I read this paper on 10/19/2012.
Original paper: http://www.icdt.tu-dortmund.de/proceedings/edbticdt2011proc/WebProceedings/papers/edbt/a39-stoyanovich.pdf [PDF]
[Updated 10/19/2012. I just found a nice slideshare from Julia Stoyanovich.]
Bottom-up Algorithm for Rank Aware (Interval Based) clustering.
This paper argues that in some scenarios providing search results in a ranked manner is improved by grouping similar results such that the user is more easily able to access a varied set of matching responses. The proposal is to cluster results before presenting them to the user. Clustering is performed locally, that is, after applying the filter and by taking into account the user’s selected ranking criterion.
The example used for the paper is based on Yahoo! personal searches. For a particular filter (age range, sex, etc), a user may select a ranking variable (e.g. income, highest to lowest). Without the proposed cluster, the user may see a long list of very similar results (perhaps software engineers) before seeing a different type of result (a different profession), and if uninterested in the first category, would have to wade inconveniently through a long list.

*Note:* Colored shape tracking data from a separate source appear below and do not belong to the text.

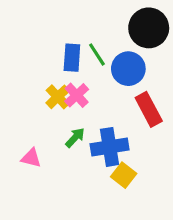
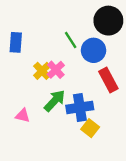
blue rectangle: (72, 58) -> (16, 42), moved
green arrow: (75, 138) -> (55, 101), size x1.5

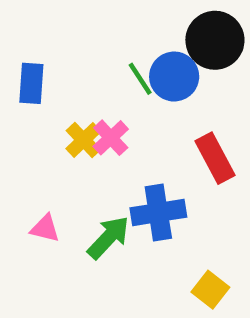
blue circle: (94, 50) -> (174, 77), moved
green arrow: (55, 101) -> (108, 237), moved
yellow square: (90, 128) -> (210, 290), moved

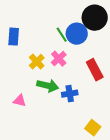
pink cross: (111, 138) -> (59, 59), moved
blue cross: (158, 212) -> (70, 94), size x0.7
green arrow: (108, 237) -> (48, 86), moved, turned 60

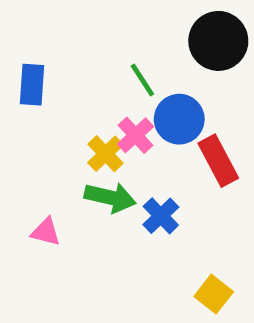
blue circle: (77, 34) -> (179, 119), moved
yellow cross: (37, 62) -> (106, 154), moved
blue cross: (70, 94) -> (161, 216), turned -35

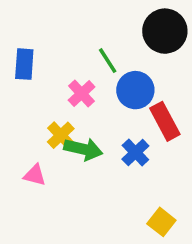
pink cross: (135, 135) -> (82, 94), moved
yellow cross: (106, 154) -> (61, 135), moved
blue cross: (161, 216) -> (135, 153), moved

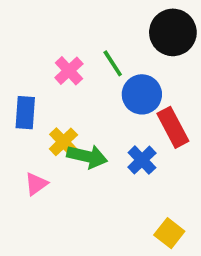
blue rectangle: (24, 64) -> (25, 113), moved
pink cross: (82, 94) -> (69, 71), moved
pink triangle: (35, 175) -> (36, 184), turned -50

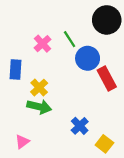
green arrow: (87, 156) -> (39, 107), moved
blue cross: (142, 160) -> (80, 126), moved
pink triangle: (36, 184) -> (22, 142), moved

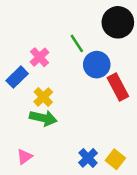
pink cross: (42, 44) -> (40, 57), moved
blue rectangle: (15, 70) -> (17, 77), turned 42
blue cross: (80, 126) -> (88, 158), moved

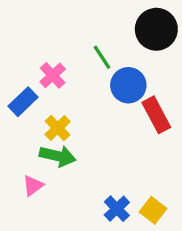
pink triangle: (25, 157) -> (33, 186), moved

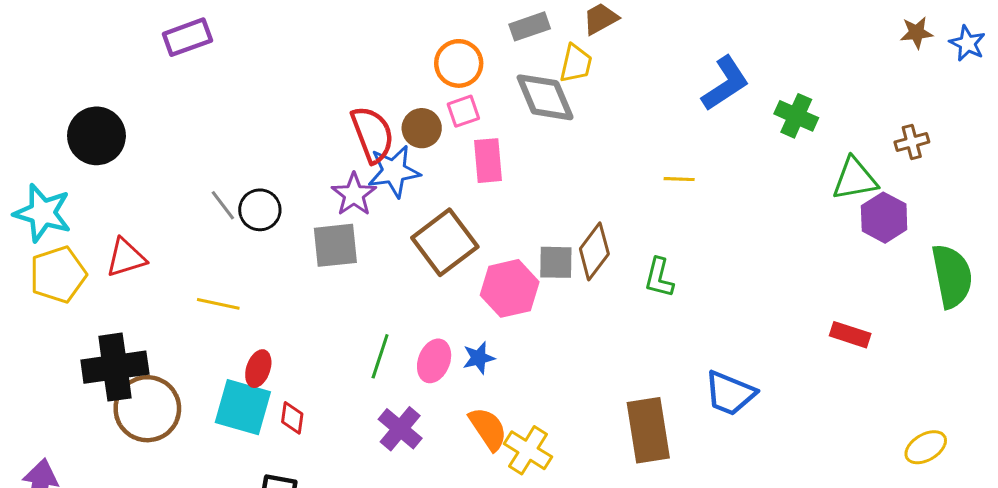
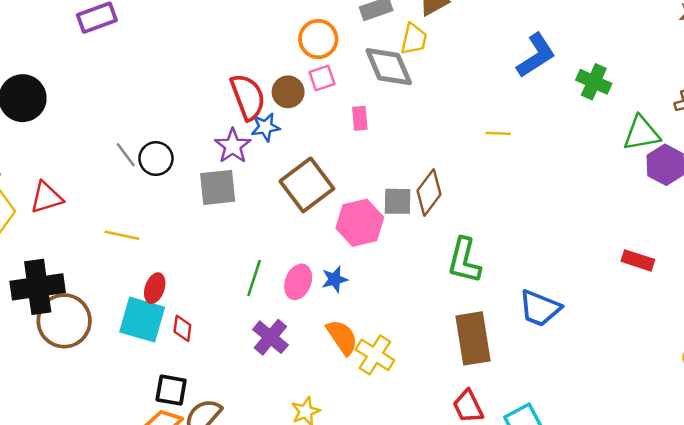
pink rectangle: (488, 161) -> (360, 118), moved, size x0.7
blue star: (394, 171) -> (265, 127), size x0.7
green L-shape: (659, 278) -> (464, 260), moved, size x1.4

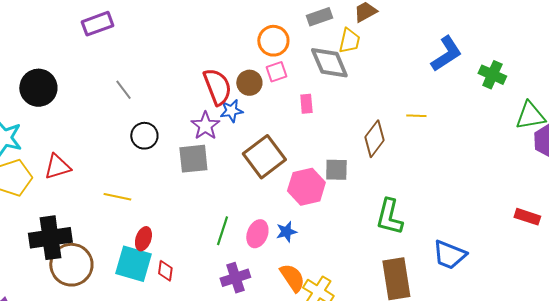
gray line: (126, 155) -> (123, 90), moved
brown diamond: (429, 193) -> (374, 139), moved
purple cross: (270, 337) -> (235, 278), turned 32

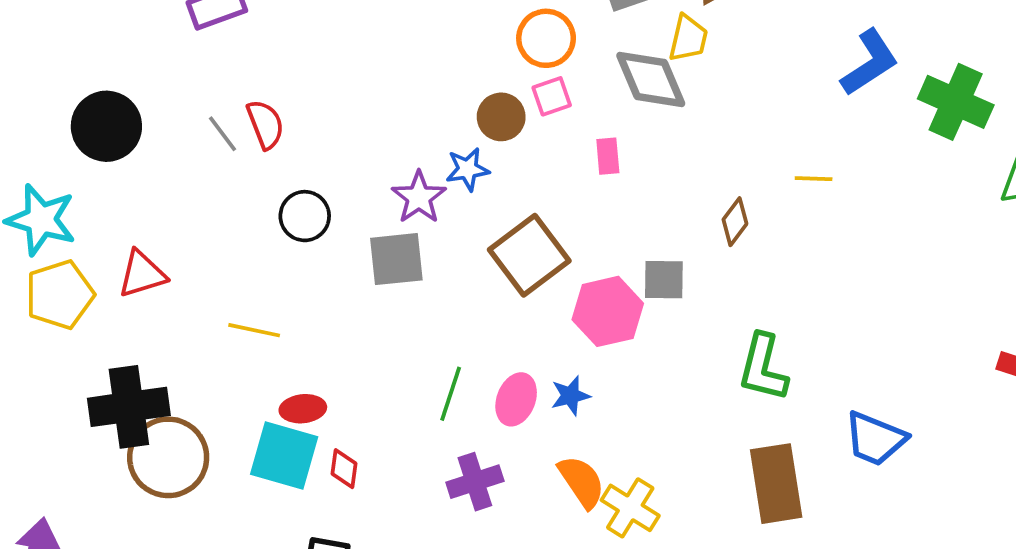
green cross: (492, 75) -> (956, 102), size x1.4
red semicircle: (217, 87) -> (265, 124), moved, size x0.7
gray line: (123, 90) -> (222, 134), moved
brown diamond: (374, 139) -> (735, 222), size x0.7
red ellipse: (143, 239) -> (303, 409), turned 65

The paper describes ways to measure qualities of clusters, including formal definitions, which are then used as a basis for an algorithm “BARAC” for “Bottom-up Algorithm for Rank Aware (Interval Based) clustering”. It also discusses complexity and computational costs, and results from user tests.
- Interval-based clustering refers to grouping an attribute by a range of values (age between 20 and 25).
- CLIQUE — a rank unaware clustering framework, used both as a point of comparison and a starting template for BARAC. [Agrawal 1998]
- Clustering measures are based on locality, quality, tightness, maximality.
The paper is clear and easily consumed (I read it on BART), and is sufficiently descriptive to be actionable (even includes pseudo code for BARAC and most sub routines). Discusses some practical issues in implementation. Some general valuable lessons can be extracted.